16-824: Learning-based Methods in Vision (S'15): Reading for Wednesday 3/4

Wednesday, February 25, 2015

Reading for Wednesday 3/4

P. Felzenszwalb, R. Girshick, D. McAllester and D. Ramanan. Object detection with discriminatively trained part-based models, TPAMI 32, no. 9 (2010): 1627-1645.

And additionally:

R. Girshick, J. Donahue, T. Darrell, J. Malik. Rich feature hierarchies for accurate object detection and semantic segmentation, arXiv preprint arXiv:1311.2524 (2013).

C. Szegedy, S. Reed, D. Erhan, D. Anguelov. Scalable, High-Quality Object Detection, arXiv preprint arXiv:1412.1441 (2014).

16 comments:

LerrelMarch 2, 2015 at 10:45 AM
The DPM paper (Object detection with discriminatively trained part-based models) is essentially a heavily engineered, multi modular paper. There is extensive math which in hindsight seems like an overkill given the lack of intuition for the corresponding concepts. For example the latent SVM's training seems sketchy to me. It would be nice if the presenters could explain the math in a more intuitive manner.

Conceptually the DPM seems sound. However there are some intriguing engineering decisions that haven't been explained. For example why is it assumed that 'parts' have twice the resolution of the 'root'. Another instance of incomplete information is how exactly does the "analytic" features derived from PCA on HOG help. How does this practically improve the dense feature map computation.

However the biggest issue I have with the DPM is transparency into what exactly is making the algorithm work so well. Clearly from (http://arxiv.org/abs/1206.3714) we can see that the "deformable" nature of the parts isn't really the secret to object detection success. I personally feel that the mixture models gave the DPM its state of the art (before deep nets) results. Any cues as to why this model does so well?

++++++

Task list —
a) Print the part of the reading post from "Conceptually the DPM" up to and including "feature map computation.", keeping every word unchanged.
b) Please output the rows from the line with "Page size: 1654x931." up to and including the final line of the rows, unchanged.
The rows below are unrelated to the reading post.

++++++

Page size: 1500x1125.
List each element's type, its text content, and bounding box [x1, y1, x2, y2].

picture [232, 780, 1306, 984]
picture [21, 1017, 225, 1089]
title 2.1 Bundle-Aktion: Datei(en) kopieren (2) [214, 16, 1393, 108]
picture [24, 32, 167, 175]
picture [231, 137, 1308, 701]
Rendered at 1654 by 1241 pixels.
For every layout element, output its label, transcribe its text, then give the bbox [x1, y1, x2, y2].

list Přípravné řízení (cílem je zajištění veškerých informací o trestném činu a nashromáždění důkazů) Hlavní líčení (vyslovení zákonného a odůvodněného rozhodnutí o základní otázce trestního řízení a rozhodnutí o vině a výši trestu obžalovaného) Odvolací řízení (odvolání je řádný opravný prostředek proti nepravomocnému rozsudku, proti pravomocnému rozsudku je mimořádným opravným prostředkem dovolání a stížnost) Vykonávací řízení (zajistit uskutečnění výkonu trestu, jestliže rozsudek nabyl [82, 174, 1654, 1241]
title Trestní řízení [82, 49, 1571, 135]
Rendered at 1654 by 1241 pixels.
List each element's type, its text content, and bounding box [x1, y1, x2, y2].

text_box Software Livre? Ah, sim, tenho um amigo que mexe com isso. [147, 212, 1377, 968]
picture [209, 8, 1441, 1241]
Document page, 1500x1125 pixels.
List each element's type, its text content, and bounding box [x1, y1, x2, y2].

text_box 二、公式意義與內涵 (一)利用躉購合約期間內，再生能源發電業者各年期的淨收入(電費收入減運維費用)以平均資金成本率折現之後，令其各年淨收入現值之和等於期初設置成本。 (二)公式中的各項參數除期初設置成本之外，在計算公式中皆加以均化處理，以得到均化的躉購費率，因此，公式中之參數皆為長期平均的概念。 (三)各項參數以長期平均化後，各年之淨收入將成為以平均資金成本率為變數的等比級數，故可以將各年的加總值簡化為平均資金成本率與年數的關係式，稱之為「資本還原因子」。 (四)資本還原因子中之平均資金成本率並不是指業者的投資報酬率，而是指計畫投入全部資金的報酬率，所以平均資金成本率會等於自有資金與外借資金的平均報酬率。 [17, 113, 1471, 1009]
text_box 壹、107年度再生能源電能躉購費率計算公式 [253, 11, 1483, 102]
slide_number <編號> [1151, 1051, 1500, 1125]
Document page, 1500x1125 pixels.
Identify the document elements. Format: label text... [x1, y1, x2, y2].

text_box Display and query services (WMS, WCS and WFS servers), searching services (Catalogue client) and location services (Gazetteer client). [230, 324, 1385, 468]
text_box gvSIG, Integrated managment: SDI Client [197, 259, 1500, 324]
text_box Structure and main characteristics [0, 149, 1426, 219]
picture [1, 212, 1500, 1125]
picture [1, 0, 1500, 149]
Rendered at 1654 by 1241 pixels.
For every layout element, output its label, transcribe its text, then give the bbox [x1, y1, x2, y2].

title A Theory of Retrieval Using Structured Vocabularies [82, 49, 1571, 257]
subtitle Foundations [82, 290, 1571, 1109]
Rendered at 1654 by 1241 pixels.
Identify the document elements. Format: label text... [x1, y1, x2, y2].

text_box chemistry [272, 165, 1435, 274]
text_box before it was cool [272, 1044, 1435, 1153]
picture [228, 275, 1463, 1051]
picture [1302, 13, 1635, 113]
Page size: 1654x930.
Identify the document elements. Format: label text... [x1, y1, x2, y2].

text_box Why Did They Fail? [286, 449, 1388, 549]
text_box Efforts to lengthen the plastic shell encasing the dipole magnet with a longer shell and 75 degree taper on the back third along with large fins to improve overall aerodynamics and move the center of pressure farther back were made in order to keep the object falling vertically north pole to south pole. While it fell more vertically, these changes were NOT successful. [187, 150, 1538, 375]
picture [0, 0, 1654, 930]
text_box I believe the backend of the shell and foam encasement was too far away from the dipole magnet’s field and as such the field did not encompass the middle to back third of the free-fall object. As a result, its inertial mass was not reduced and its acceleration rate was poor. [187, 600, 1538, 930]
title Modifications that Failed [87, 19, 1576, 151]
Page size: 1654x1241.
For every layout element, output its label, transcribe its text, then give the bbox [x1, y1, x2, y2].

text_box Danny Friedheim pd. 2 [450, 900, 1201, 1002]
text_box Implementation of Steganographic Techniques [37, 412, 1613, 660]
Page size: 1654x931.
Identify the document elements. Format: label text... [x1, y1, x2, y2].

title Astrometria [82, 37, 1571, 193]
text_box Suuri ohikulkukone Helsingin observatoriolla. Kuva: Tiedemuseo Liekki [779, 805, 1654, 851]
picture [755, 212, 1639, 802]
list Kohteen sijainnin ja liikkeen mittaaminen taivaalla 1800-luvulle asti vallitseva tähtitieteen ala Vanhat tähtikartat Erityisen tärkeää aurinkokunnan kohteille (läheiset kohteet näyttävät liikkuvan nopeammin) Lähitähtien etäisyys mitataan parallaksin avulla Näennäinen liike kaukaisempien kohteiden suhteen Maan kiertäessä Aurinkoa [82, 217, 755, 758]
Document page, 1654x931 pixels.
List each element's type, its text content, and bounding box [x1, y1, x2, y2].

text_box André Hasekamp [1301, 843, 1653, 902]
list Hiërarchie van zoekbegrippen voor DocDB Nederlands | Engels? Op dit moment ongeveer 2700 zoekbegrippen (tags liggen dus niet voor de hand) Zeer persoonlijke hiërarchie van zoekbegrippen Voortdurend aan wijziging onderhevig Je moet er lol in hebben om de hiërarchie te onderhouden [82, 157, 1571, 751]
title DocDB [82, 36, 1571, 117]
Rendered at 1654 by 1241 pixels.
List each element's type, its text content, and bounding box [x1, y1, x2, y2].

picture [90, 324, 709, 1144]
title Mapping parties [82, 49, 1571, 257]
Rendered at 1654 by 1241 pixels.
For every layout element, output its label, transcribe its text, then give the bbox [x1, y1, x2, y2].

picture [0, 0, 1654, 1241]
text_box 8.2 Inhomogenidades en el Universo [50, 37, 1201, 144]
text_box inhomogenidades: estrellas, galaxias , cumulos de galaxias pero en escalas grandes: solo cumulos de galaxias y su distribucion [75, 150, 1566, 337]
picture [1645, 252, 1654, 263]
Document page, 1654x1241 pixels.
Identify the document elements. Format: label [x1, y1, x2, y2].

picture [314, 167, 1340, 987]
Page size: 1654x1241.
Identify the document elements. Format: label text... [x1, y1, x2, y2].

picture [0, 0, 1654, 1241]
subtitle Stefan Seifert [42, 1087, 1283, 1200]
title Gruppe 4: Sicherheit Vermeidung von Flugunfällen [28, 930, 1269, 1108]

++++++

Solutions to the tasks —
a)
Conceptually the DPM seems sound. However there are some intriguing engineering decisions that haven't been explained. For example why is it assumed that 'parts' have twice the resolution of the 'root'. Another instance of incomplete information is how exactly does the "analytic" features derived from PCA on HOG help. How does this practically improve the dense feature map computation.

b)
Page size: 1654x931.
Identify the document elements. Format: label text... [x1, y1, x2, y2].

title Astrometria [82, 37, 1571, 193]
text_box Suuri ohikulkukone Helsingin observatoriolla. Kuva: Tiedemuseo Liekki [779, 805, 1654, 851]
picture [755, 212, 1639, 802]
list Kohteen sijainnin ja liikkeen mittaaminen taivaalla 1800-luvulle asti vallitseva tähtitieteen ala Vanhat tähtikartat Erityisen tärkeää aurinkokunnan kohteille (läheiset kohteet näyttävät liikkuvan nopeammin) Lähitähtien etäisyys mitataan parallaksin avulla Näennäinen liike kaukaisempien kohteiden suhteen Maan kiertäessä Aurinkoa [82, 217, 755, 758]
Document page, 1654x931 pixels.
List each element's type, its text content, and bounding box [x1, y1, x2, y2].

text_box André Hasekamp [1301, 843, 1653, 902]
list Hiërarchie van zoekbegrippen voor DocDB Nederlands | Engels? Op dit moment ongeveer 2700 zoekbegrippen (tags liggen dus niet voor de hand) Zeer persoonlijke hiërarchie van zoekbegrippen Voortdurend aan wijziging onderhevig Je moet er lol in hebben om de hiërarchie te onderhouden [82, 157, 1571, 751]
title DocDB [82, 36, 1571, 117]
Rendered at 1654 by 1241 pixels.
List each element's type, its text content, and bounding box [x1, y1, x2, y2].

picture [90, 324, 709, 1144]
title Mapping parties [82, 49, 1571, 257]
Rendered at 1654 by 1241 pixels.
For every layout element, output its label, transcribe its text, then give the bbox [x1, y1, x2, y2].

picture [0, 0, 1654, 1241]
text_box 8.2 Inhomogenidades en el Universo [50, 37, 1201, 144]
text_box inhomogenidades: estrellas, galaxias , cumulos de galaxias pero en escalas grandes: solo cumulos de galaxias y su distribucion [75, 150, 1566, 337]
picture [1645, 252, 1654, 263]
Document page, 1654x1241 pixels.
Identify the document elements. Format: label [x1, y1, x2, y2].

picture [314, 167, 1340, 987]
Page size: 1654x1241.
Identify the document elements. Format: label text... [x1, y1, x2, y2].

picture [0, 0, 1654, 1241]
subtitle Stefan Seifert [42, 1087, 1283, 1200]
title Gruppe 4: Sicherheit Vermeidung von Flugunfällen [28, 930, 1269, 1108]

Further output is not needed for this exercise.